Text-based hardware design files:
'''

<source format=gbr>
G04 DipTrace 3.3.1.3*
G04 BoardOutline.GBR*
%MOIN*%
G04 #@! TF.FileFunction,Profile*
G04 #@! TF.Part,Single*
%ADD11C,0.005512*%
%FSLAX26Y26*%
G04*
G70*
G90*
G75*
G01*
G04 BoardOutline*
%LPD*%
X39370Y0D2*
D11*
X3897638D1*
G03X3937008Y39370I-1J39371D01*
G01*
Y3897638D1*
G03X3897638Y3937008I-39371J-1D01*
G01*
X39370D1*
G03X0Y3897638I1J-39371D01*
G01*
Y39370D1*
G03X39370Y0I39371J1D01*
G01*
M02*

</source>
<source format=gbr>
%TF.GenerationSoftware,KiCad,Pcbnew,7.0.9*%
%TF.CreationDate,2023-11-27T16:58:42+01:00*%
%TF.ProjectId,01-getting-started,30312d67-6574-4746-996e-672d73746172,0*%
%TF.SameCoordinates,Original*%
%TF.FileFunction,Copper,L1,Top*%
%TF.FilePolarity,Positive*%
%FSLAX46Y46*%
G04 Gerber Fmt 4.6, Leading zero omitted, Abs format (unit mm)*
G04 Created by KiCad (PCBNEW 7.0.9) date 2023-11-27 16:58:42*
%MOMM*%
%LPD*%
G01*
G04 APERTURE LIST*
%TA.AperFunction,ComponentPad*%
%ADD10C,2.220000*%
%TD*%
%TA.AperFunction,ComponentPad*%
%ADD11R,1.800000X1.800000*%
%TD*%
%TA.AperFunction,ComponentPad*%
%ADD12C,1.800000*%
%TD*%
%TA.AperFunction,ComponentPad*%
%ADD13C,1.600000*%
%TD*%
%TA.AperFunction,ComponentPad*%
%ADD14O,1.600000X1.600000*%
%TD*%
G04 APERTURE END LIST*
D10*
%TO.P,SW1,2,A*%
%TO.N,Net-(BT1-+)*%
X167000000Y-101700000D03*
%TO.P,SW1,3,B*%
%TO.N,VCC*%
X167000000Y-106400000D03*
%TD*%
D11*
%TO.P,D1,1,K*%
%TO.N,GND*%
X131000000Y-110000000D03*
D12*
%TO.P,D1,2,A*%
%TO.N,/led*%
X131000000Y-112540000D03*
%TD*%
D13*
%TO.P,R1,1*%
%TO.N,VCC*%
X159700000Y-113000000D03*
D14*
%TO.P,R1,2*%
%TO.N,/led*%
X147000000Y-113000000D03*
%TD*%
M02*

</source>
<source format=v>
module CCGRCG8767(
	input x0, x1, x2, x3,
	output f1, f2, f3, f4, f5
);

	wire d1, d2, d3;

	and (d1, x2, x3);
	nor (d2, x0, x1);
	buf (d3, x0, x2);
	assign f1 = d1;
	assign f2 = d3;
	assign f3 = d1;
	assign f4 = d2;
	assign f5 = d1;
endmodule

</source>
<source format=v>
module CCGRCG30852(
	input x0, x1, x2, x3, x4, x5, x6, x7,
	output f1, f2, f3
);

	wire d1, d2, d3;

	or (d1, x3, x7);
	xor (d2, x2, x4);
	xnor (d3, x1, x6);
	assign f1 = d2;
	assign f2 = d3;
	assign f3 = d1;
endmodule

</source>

'''
'''

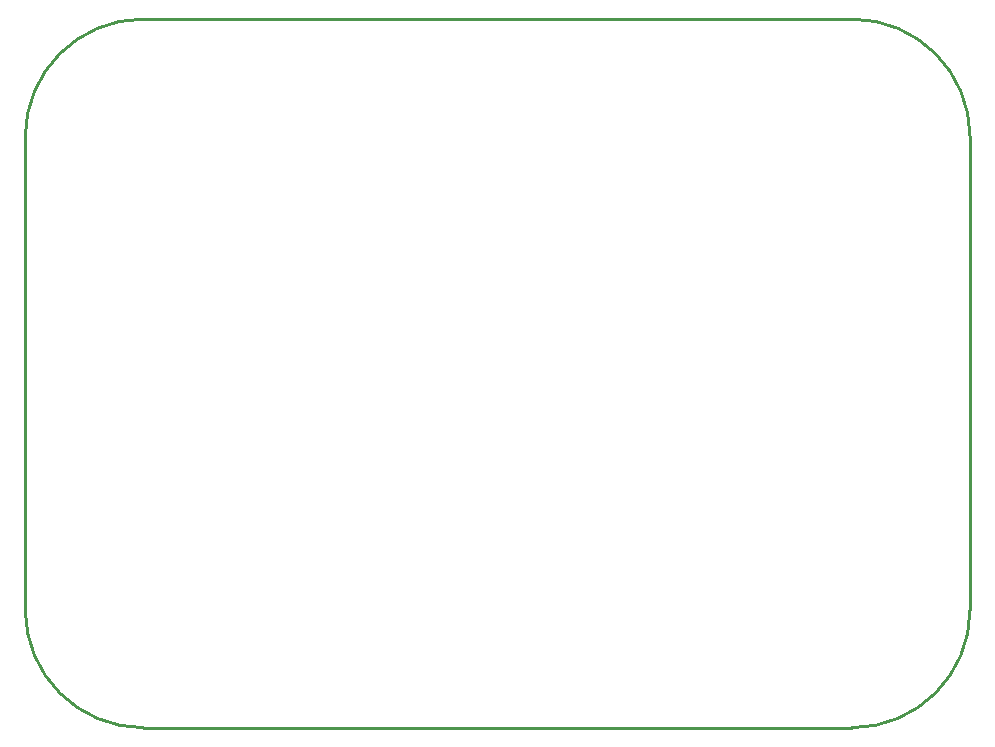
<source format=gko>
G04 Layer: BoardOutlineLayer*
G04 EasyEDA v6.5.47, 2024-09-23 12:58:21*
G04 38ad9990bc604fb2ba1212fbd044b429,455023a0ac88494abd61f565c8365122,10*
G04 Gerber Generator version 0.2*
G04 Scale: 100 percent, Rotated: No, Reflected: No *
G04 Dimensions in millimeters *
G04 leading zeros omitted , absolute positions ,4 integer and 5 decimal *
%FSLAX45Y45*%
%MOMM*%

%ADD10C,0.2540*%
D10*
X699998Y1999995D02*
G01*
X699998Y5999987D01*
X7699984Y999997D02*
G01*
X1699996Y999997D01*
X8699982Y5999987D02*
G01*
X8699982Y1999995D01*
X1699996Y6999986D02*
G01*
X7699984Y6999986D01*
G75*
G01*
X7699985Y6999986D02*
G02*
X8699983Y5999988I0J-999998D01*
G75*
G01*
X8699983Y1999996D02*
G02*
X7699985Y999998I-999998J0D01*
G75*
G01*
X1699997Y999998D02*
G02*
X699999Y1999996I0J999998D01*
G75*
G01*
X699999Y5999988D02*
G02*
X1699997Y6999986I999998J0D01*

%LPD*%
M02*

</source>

'''

* [How to complete this task] With "LIST" as the string to match, show every line of the entries above that has it.

* [Response area]
G04 APERTURE LIST*
G04 APERTURE END LIST*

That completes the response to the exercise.